§ **DATA PROVIDED**

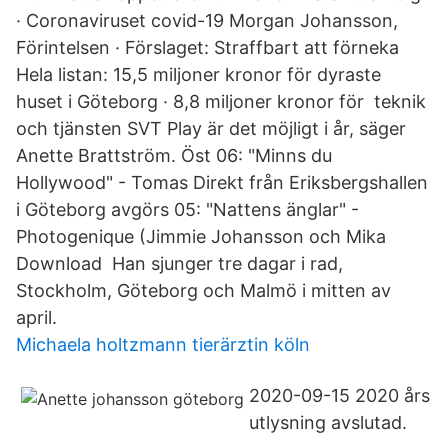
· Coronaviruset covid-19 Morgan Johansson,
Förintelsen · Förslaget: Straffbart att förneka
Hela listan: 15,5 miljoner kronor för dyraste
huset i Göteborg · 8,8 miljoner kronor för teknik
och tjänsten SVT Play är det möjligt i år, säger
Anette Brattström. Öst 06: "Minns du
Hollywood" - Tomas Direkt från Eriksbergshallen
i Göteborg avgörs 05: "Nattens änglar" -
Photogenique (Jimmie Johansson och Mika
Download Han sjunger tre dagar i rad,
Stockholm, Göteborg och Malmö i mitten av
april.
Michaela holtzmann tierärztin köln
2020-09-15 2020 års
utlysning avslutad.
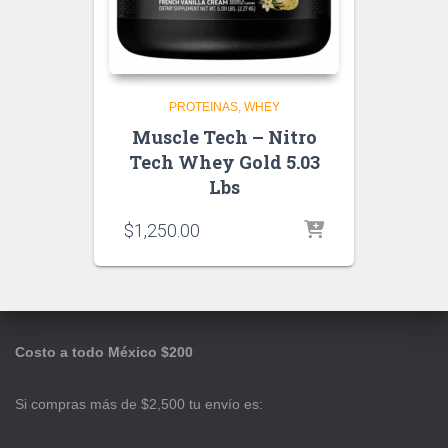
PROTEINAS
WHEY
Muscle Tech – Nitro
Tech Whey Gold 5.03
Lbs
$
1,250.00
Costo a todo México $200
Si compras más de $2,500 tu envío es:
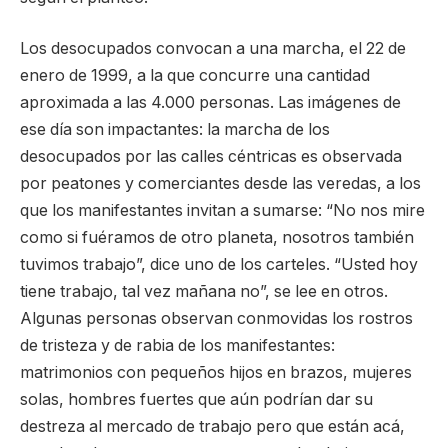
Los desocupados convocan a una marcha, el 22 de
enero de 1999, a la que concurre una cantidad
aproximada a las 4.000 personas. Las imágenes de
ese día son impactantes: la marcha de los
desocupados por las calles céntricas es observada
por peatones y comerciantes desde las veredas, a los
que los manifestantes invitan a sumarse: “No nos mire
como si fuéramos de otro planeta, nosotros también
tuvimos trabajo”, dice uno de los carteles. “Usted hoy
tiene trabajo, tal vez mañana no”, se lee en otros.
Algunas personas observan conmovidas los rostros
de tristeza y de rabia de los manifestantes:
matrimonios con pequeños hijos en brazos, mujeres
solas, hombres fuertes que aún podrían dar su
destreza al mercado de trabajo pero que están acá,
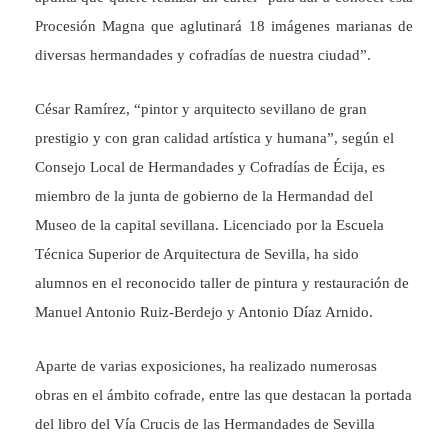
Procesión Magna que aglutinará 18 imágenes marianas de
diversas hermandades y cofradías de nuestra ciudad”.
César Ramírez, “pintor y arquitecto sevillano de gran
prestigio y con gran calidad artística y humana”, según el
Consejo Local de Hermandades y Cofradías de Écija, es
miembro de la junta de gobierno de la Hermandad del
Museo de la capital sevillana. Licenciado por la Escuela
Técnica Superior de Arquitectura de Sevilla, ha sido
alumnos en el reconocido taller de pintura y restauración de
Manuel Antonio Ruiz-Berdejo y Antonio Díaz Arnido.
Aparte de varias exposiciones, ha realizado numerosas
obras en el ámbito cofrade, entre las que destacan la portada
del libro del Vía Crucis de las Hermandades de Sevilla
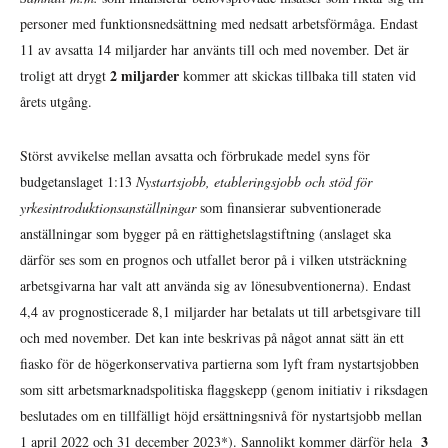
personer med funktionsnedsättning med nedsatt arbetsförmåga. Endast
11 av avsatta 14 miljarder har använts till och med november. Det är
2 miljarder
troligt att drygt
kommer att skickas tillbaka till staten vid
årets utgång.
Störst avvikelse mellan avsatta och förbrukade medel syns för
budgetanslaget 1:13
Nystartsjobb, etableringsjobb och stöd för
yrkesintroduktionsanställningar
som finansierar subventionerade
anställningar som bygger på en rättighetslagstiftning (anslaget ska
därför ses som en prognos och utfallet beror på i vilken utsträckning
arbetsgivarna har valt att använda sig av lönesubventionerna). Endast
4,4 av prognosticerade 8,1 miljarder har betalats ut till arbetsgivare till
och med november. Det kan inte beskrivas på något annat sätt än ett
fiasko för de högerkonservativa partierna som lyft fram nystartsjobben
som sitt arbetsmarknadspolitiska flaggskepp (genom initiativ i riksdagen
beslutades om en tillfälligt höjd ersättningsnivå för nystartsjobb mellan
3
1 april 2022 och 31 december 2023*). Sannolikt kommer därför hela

§ **WHAT TO PRODUCE**
Apart from the pictures, every record must be set down exactly.

§ **ANSWER SECTION**
· Coronaviruset covid-19 Morgan Johansson,
Förintelsen · Förslaget: Straffbart att förneka
Hela listan: 15,5 miljoner kronor för dyraste
huset i Göteborg · 8,8 miljoner kronor för teknik
och tjänsten SVT Play är det möjligt i år, säger
Anette Brattström. Öst 06: "Minns du
Hollywood" - Tomas Direkt från Eriksbergshallen
i Göteborg avgörs 05: "Nattens änglar" -
Photogenique (Jimmie Johansson och Mika
Download Han sjunger tre dagar i rad,
Stockholm, Göteborg och Malmö i mitten av
april.
Michaela holtzmann tierärztin köln
2020-09-15 2020 års
utlysning avslutad.
PROTEINAS
WHEY
Muscle Tech – Nitro
Tech Whey Gold 5.03
Lbs
$
1,250.00
Costo a todo México $200
Si compras más de $2,500 tu envío es:
Los desocupados convocan a una marcha, el 22 de
enero de 1999, a la que concurre una cantidad
aproximada a las 4.000 personas. Las imágenes de
ese día son impactantes: la marcha de los
desocupados por las calles céntricas es observada
por peatones y comerciantes desde las veredas, a los
que los manifestantes invitan a sumarse: “No nos mire
como si fuéramos de otro planeta, nosotros también
tuvimos trabajo”, dice uno de los carteles. “Usted hoy
tiene trabajo, tal vez mañana no”, se lee en otros.
Algunas personas observan conmovidas los rostros
de tristeza y de rabia de los manifestantes:
matrimonios con pequeños hijos en brazos, mujeres
solas, hombres fuertes que aún podrían dar su
destreza al mercado de trabajo pero que están acá,
Procesión Magna que aglutinará 18 imágenes marianas de
diversas hermandades y cofradías de nuestra ciudad”.
César Ramírez, “pintor y arquitecto sevillano de gran
prestigio y con gran calidad artística y humana”, según el
Consejo Local de Hermandades y Cofradías de Écija, es
miembro de la junta de gobierno de la Hermandad del
Museo de la capital sevillana. Licenciado por la Escuela
Técnica Superior de Arquitectura de Sevilla, ha sido
alumnos en el reconocido taller de pintura y restauración de
Manuel Antonio Ruiz-Berdejo y Antonio Díaz Arnido.
Aparte de varias exposiciones, ha realizado numerosas
obras en el ámbito cofrade, entre las que destacan la portada
del libro del Vía Crucis de las Hermandades de Sevilla
personer med funktionsnedsättning med nedsatt arbetsförmåga. Endast
11 av avsatta 14 miljarder har använts till och med november. Det är
2 miljarder
troligt att drygt
kommer att skickas tillbaka till staten vid
årets utgång.
Störst avvikelse mellan avsatta och förbrukade medel syns för
budgetanslaget 1:13
Nystartsjobb, etableringsjobb och stöd för
yrkesintroduktionsanställningar
som finansierar subventionerade
anställningar som bygger på en rättighetslagstiftning (anslaget ska
därför ses som en prognos och utfallet beror på i vilken utsträckning
arbetsgivarna har valt att använda sig av lönesubventionerna). Endast
4,4 av prognosticerade 8,1 miljarder har betalats ut till arbetsgivare till
och med november. Det kan inte beskrivas på något annat sätt än ett
fiasko för de högerkonservativa partierna som lyft fram nystartsjobben
som sitt arbetsmarknadspolitiska flaggskepp (genom initiativ i riksdagen
beslutades om en tillfälligt höjd ersättningsnivå för nystartsjobb mellan
3
1 april 2022 och 31 december 2023*). Sannolikt kommer därför hela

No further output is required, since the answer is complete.